Though best known as the co-author, with Simon Schaffer, of “Leviathan and the Air-Pump: Hobbes, Boyle, and the Experimental Life,” Shapin’s work has long been recognized for promoting serious methodological reassessments of how we understand historical change in science.
Of particular note is Shapin’s restructuring of the way we think about the “big issues” of science — the nature of truth, the role of trust, the emergence of accredited knowledge, representations of scientific identity, and the moral authority that modern science has come to hold.
He was among the first to propose fresh ways of understanding the role of experiment in the sciences by investigating the places and spaces in which experiments took place, the kinds of people who performed them, and the ascription of responsibility for the results though the notions of “invisible technicians,” replicability, and “virtual witnessing.”
Shapin’s other work explored the gradual emergence of what could be called scientific identity — the defining features of a professional scientist as opposed to a natural philosopher. Those same themes are further explored in Shapin’s analysis of the modern scientific vocation, which probes shifts in the patronage and management of science in the 20th century, arguing that personal networks of trust remain as crucial as ever for setting up the relationships and establishing the flows of capital that support science, and that these relationships involve assumptions about integrity that have not been washed away by commercialization.
Shapin also has written extensively about bodily care (or bodily indifference), dietetics, and the embodied life of the savant.

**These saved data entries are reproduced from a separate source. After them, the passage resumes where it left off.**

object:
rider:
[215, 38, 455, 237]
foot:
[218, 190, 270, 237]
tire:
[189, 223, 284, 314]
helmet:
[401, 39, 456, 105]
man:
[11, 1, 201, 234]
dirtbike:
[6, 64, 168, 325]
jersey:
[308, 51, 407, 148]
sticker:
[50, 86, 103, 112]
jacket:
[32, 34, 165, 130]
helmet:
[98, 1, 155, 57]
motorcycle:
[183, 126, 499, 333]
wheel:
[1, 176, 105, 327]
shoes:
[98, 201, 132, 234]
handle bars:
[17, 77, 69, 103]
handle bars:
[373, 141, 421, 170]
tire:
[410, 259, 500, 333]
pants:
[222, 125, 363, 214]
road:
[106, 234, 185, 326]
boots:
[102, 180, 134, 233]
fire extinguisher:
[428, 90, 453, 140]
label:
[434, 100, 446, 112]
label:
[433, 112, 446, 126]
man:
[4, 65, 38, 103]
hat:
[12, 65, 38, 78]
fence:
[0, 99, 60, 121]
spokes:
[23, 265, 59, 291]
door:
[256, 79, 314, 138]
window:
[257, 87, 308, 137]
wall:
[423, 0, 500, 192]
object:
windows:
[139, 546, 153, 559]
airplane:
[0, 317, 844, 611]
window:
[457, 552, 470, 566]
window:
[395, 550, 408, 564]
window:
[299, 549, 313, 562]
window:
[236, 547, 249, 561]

Shapin holds a Ph.D. from the University of Pennsylvania, and has held faculty positions at the University of Edinburgh and the University of California, San Diego; he joined the Harvard faculty in 2004. In addition to “Leviathan and the Air-Pump,” he is the author of “A Social History of Truth,” among other works. He has received numerous honors, including the J.D. Bernal Prize and the Ludwik Fleck Prize of the Society for Social Studies of Science, the Robert K. Merton Book Award of the American Sociological Association, the Herbert Dingle Prize of the British Society for the History of Science, a Guggenheim Fellowship, and a fellowship at the Center for Advanced Study in the Behavioral Sciences.